千尋のマンションに着いた沢渡は運転手に懐から数万円を渡し

「今日は遅くなるからこれでタクシーでも拾って帰りなさい」と告げた。

千尋の部屋で酔いが醒めるまで話をしようと思った。

「あら、沢渡さん。亮輔と一緒じゃなかったの?」

ドアを開け、開口一番千尋が沢渡一人でここに来たので、これは何かある、と千尋は察した。

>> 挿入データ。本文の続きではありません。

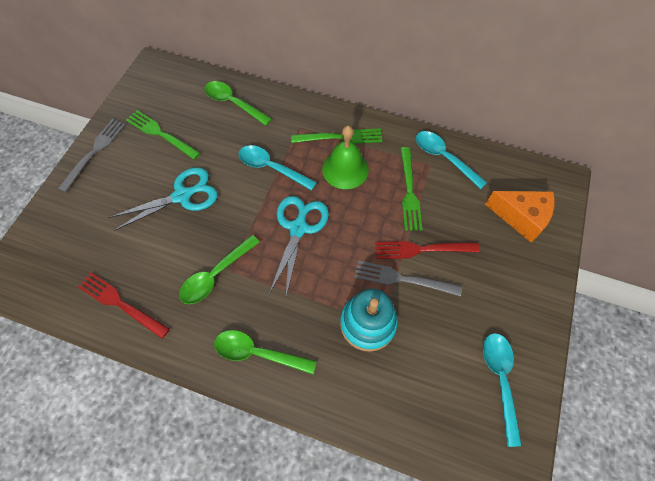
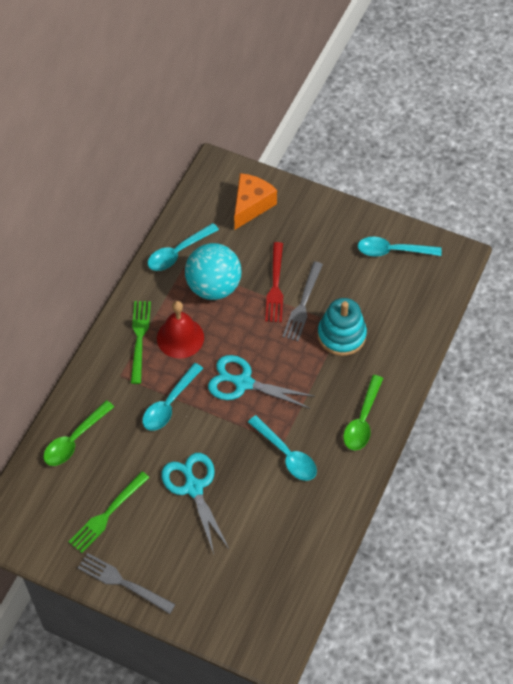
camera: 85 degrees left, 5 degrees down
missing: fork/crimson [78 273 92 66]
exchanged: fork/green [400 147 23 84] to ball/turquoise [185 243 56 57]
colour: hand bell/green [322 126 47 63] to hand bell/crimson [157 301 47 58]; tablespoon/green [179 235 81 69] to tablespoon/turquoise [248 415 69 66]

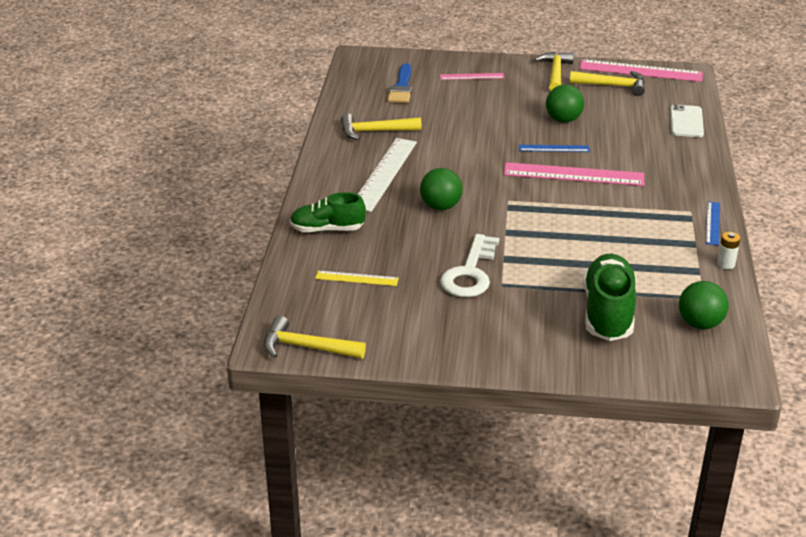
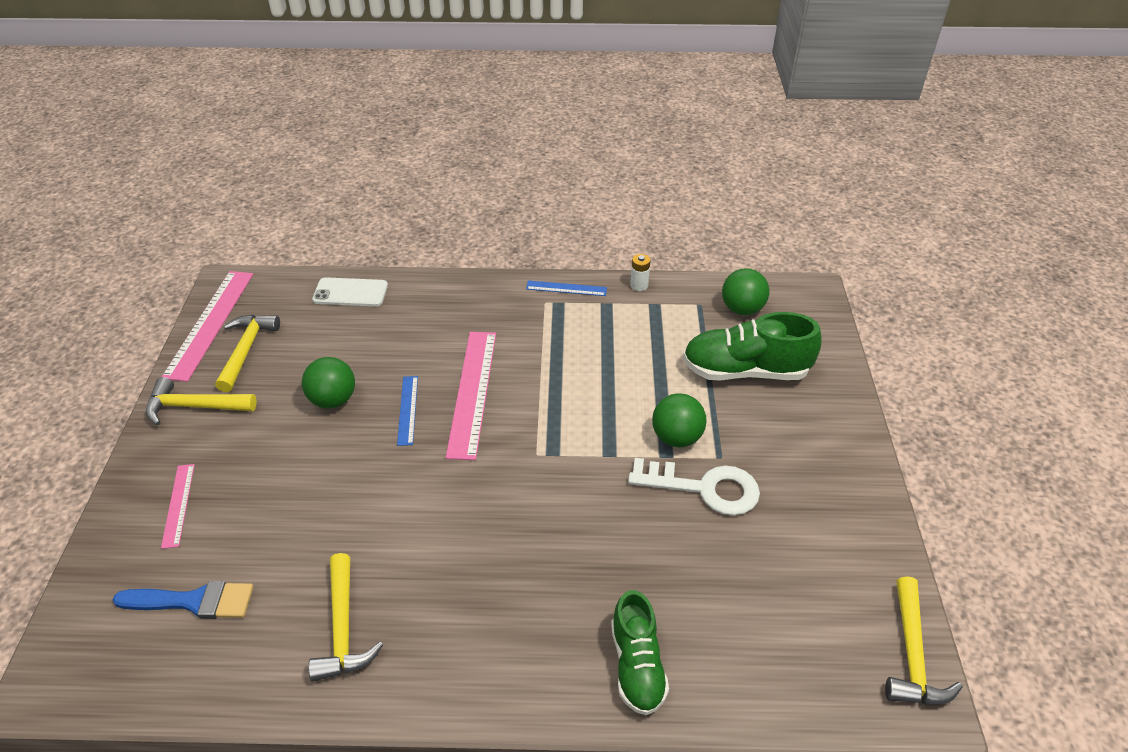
camera: 95 degrees left, 10 degrees up
missing: measuring stick/golden [315 271 84 15]; measuring stick/white [358 138 59 74]
relocated: ball/green [420 168 43 42] to [652 393 55 54]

「亮輔くんは試合が終わった後に選手や関係者含めて打ち上げみたいな事に参加しててね。
それより今日思いがけない人物に会ったよ」

沢渡は玄関で靴を脱ぎ、リビングのソファーに座り、ネクタイを緩めた。

「思いがけない人物って?」

千尋は沢渡にお茶を出しながら誰の事なのか頭の中でそれらしき人物を浮かべていた。

沢渡はお茶を一口飲んで一呼吸置いてから口を開いた。

「達也くんだよ。しかも選手のセコンドとしてね。どうやらブラジルに住んでるらしい」

達也…千尋の表情が一瞬険しくなった。

「まさかその事を亮輔は…」

千尋は亮輔に兄がいたという事は以前に話したが、今は何処で何をしているのか全く知らないと言って、亮輔の前では達也の事を話すのは極力控えていた。

「いや~、ビックリしたよ。試合そっちのけでセコンドの彼に釘付けになっちゃったよ」

「そんな事より亮輔には話をしたの?」

千尋の顔色がみるみるうちに青ざめてきた。

亮輔がまだ生まれる前の頃の話だ。